DVD Review: ‘Goltzius and the Pelican Company’

★★★☆☆

“The nipples to itch, the scrotums to tighten, the pricks to rise, the mount of Venus to swell…” goes the piquant promise of British auteur Peter Greenaway’s latest, Goltzius and the Pelican Company (2012). Bare bodies rotate around static, inactive camerawork. Baroque theatrics smudge over Renaissance architecture. Garish monologues laminated with reflections of invisible water are performed almost directly through the screen. It’s all ostensibly comical, fantastically voyeuristic and forcibly sexual; further proof that in a career now spanning over half a century, only Greenaway has the tools to deliver something that is so aesthetically and dramatically his, with no shocks other than shock itself.

Similar to fellow cinematic deviant Walerian Borowczyk, the auteur’s work is strongly influenced by Baroque and Renaissance-style staging.

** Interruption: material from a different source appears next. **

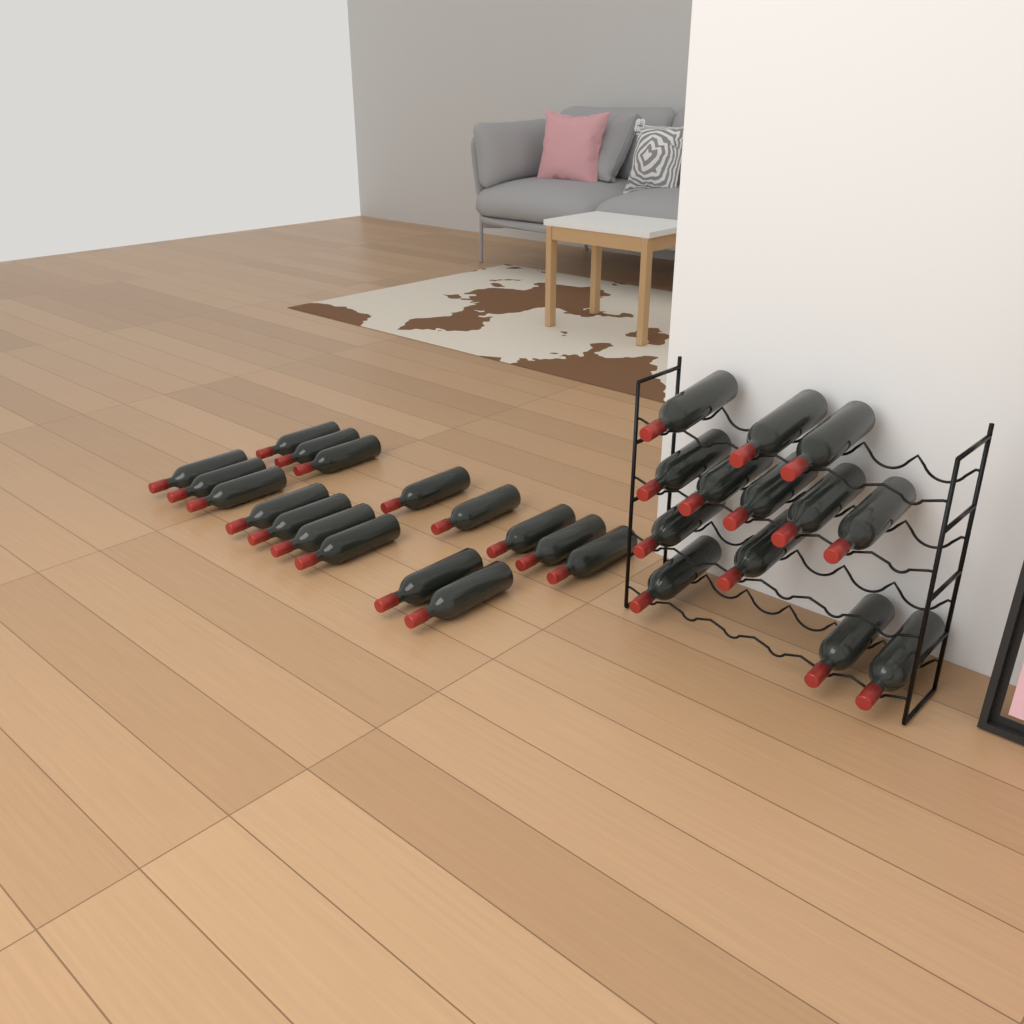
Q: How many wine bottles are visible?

Sex is common and almost mechanical. Farcical horniness deep in the animated retellings of historic masterpieces. Yet the director’s reprise in style isn’t so much monotonous as it is pleasantly hypnotic; like a recurring wet dream. Shadings of Tinto Brass’ certifiably venereal Caligula (1979) are pocketed in Goltzius’ more opulent moments. And still, beyond the naked bodies and artistic extravagance is rooted not only a narrative but one with a theoretical keynote. Based on the life of Dutch painter Hendrick Goltzius (Ramsey Nasr), the artist endeavours to persuade the Margrave of Alsace (F Murray Abraham) to invest in an erotic rework of the Old Testament.

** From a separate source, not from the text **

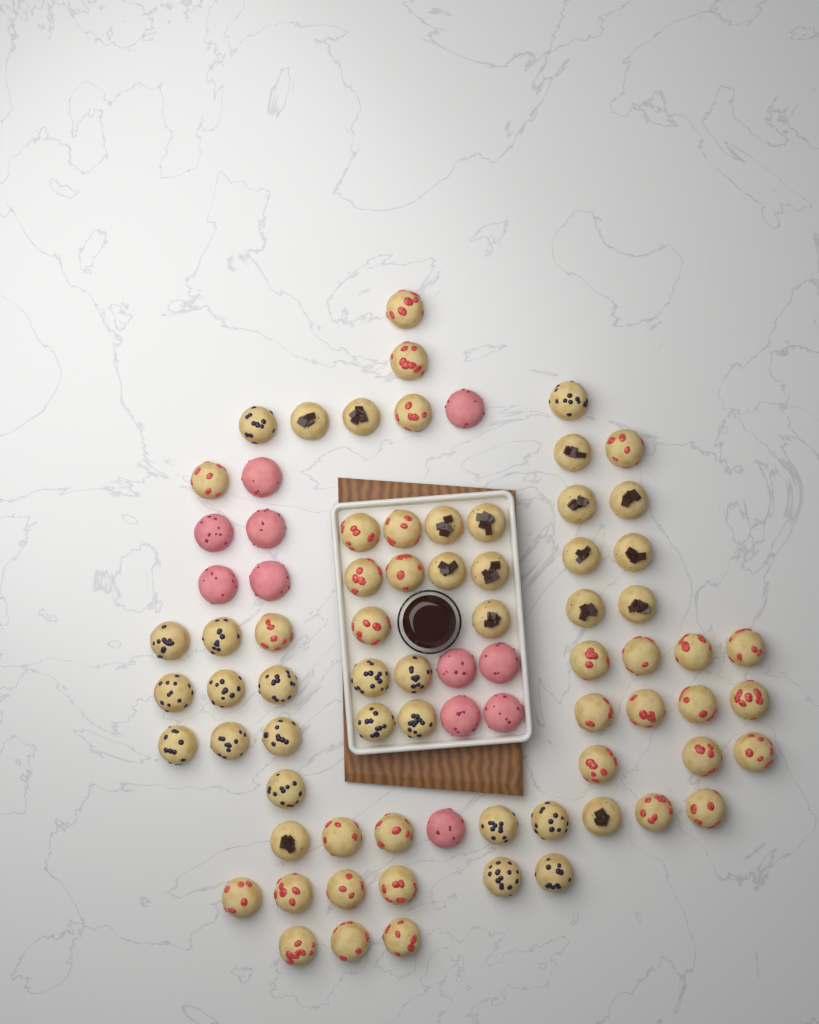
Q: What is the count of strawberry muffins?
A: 33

Satirical tableaux of Lot and his daughters, David and Bathsheba and Adam and Eve are all stripped of their biblical decency (and clothes), performed to an outraged panel of onlookers. What should be a derivative idea from a towering contemporary director becomes a poignant social commentary of our current media system’s monomania with sex as our apparatus for communication. It’s an astute critique on, as Greenaway suggests, how “every new visual technology, sooner or later, gets into bed with lechery”. The debauched perception of modern entertainment are scrutinised through insult and burlesque. It may be a desensitised vision of our future, but an apt one it is, delivered with majesty and spice. Goltzius and the Pelican Company is the second instalment of what Greenaway has deemed his Dutch masters trilogy. So far, the series is standing up to be a worthy addition to Greenaway’s canon of work. It’s just a shame that the shoe-string budget he so frequently seems to depend on can make his productions vaguely jarring for the eyes.